I’ve heard good things about Colm Tóibín as a writer and was looking forward to reading Brooklyn, his latest much hailed novel. At the heart of the story set in the early 50’s is Eilis Lacey, a young woman from a small town in Ireland which offers little prospects for the future. After having taken on a dismal job as a clerk in a local grocery shop, her beautiful, gainfully employed older sister makes arrangements with a priest come to visit his hometown from America. He promises to find work in Brooklyn for Eilis, who accepts the arrangement without discussion, even though she is less than keen to leave her small town and family behind. All is arranged for her by the priest, who finds her a position as a department store shop-girl (with possibilities for advancement), living arrangements in a rooming house, and signs her up for evening classes in business administration, her chosen field. She falls in love with the first boy she meets and eventually lets him gently bully her into a quick marriage when tragedy hits back in Ireland and she feels compelled to return to the fold. Once there, she is surprised to find that she’s become popular and lets herself get wrapped up in new possibilities. If it weren’t for the following words provided in the book description on the back of the book, I might have enjoyed it simply for the quiet story it has to tell and not been inclined to find fault with our girl:
“At the centre of Colm Tóibín’s internationally celebrated novel is Eilis Lacey, one of the most unforgettable characters in contemporary fiction.”
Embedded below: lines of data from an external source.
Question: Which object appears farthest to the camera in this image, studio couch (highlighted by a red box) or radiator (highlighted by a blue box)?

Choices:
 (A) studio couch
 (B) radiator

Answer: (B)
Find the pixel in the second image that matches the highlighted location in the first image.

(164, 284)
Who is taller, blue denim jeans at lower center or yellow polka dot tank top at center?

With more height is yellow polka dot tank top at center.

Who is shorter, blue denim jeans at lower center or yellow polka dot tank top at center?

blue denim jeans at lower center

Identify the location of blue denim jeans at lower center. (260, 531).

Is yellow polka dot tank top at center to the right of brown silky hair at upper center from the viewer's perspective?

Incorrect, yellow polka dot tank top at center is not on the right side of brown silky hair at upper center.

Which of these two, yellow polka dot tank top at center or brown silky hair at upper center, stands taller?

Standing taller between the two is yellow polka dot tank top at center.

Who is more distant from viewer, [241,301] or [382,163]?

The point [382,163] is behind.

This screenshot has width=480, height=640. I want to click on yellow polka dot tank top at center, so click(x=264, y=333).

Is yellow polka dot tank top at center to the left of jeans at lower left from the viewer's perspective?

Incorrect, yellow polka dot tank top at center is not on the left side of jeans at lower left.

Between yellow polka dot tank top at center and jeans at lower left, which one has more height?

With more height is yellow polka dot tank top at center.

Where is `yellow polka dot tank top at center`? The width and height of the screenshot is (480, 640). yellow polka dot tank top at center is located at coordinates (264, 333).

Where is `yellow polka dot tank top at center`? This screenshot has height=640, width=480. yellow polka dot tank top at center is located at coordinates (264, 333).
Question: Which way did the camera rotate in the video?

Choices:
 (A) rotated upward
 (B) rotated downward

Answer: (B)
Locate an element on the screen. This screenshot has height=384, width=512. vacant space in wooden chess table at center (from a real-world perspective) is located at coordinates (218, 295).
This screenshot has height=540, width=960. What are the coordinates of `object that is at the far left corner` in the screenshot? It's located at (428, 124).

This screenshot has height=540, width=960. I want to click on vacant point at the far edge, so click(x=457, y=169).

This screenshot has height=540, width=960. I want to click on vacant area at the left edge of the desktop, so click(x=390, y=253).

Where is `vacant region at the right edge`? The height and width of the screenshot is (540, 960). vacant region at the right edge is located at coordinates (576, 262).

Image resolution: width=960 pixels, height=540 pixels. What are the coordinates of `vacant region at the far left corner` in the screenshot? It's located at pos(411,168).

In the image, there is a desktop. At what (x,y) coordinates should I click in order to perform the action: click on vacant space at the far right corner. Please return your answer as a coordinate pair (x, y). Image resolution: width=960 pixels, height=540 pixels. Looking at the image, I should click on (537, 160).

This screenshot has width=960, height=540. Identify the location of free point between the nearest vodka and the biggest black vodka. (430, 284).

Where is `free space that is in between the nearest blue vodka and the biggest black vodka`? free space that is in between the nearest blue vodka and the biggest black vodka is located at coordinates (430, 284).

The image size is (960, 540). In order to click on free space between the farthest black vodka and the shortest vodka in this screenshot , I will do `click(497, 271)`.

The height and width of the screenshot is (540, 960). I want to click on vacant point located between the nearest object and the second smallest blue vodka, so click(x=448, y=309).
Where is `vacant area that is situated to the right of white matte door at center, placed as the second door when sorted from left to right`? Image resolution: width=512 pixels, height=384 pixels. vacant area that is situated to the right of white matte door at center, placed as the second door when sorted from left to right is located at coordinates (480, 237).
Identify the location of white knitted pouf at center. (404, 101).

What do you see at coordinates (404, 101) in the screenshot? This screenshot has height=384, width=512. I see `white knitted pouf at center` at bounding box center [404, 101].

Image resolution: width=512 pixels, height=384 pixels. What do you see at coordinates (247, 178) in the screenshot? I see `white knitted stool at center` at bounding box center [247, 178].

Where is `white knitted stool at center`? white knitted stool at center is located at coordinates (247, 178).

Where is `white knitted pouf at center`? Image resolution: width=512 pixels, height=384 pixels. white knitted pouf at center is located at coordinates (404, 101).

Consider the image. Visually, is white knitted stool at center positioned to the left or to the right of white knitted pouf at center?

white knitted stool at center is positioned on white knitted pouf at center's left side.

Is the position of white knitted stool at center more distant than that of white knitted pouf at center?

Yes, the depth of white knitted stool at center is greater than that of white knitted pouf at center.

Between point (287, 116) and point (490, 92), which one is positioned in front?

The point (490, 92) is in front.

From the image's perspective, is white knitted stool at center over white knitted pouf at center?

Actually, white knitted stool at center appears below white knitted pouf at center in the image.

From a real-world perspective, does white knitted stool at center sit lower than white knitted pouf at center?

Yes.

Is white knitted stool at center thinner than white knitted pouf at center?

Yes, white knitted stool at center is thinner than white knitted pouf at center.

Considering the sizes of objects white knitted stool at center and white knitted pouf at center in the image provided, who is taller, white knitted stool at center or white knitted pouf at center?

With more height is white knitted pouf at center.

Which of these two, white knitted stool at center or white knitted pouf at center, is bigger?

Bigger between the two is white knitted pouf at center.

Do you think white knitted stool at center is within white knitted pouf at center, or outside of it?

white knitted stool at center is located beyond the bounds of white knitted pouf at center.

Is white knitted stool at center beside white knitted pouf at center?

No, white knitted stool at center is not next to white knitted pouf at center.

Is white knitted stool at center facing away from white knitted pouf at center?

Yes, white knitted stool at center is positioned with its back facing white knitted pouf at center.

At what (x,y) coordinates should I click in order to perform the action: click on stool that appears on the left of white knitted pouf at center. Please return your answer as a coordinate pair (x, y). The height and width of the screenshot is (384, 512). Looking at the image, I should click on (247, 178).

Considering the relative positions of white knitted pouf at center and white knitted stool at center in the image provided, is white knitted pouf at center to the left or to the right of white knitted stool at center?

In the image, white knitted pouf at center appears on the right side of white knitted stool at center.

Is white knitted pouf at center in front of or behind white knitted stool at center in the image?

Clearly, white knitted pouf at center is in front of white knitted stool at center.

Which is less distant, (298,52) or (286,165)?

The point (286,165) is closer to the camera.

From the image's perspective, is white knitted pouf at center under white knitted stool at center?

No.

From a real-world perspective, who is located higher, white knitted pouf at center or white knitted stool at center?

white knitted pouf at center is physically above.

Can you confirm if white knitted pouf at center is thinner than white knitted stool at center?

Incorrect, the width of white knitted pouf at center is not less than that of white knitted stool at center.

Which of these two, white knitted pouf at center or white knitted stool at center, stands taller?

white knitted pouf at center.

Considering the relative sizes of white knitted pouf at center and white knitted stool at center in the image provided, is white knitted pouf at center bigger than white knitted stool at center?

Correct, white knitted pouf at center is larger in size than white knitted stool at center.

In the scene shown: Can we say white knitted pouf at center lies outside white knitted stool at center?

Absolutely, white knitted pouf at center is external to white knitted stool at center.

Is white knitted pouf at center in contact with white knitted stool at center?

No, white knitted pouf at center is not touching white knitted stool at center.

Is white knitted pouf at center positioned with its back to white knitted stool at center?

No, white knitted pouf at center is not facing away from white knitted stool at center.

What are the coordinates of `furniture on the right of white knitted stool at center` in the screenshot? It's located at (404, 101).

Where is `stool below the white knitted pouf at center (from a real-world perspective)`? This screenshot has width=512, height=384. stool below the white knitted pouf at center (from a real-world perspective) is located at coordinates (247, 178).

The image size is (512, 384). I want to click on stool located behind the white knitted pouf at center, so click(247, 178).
I’m not quite sure why anyone would describe Eilis that way because when all is said and done, the girl really is very dull. I found her to have little will of her own, letting others and circumstances dictate decisions for her. She is modelled on a vast proportion of women from past and present, who do their best not to rustle feathers, want to please everyone at all cost and in the process let themselves be swallowed up by life. I give credit where it is due: Tóibín is a very good storyteller, which regardless of my reservations made for pleasant enough reading. But I find it offensive to suggest that Eilis Lacey is the most memorable character contemporary fiction has to offer considering how little individuality transpires from her thoughts or her actions.
She suddenly decides to return to America following a confrontation, and we’re left with an open ending, probably the best part of the story. No matter how unlikely, it leaves us with a glimmer of hope that she might eventually become an interesting person, maybe sometime in the 60’s, when she’ll take on a lover (maybe several), discover drugs and rock music and get arrested for disturbing the peace because of her convictions.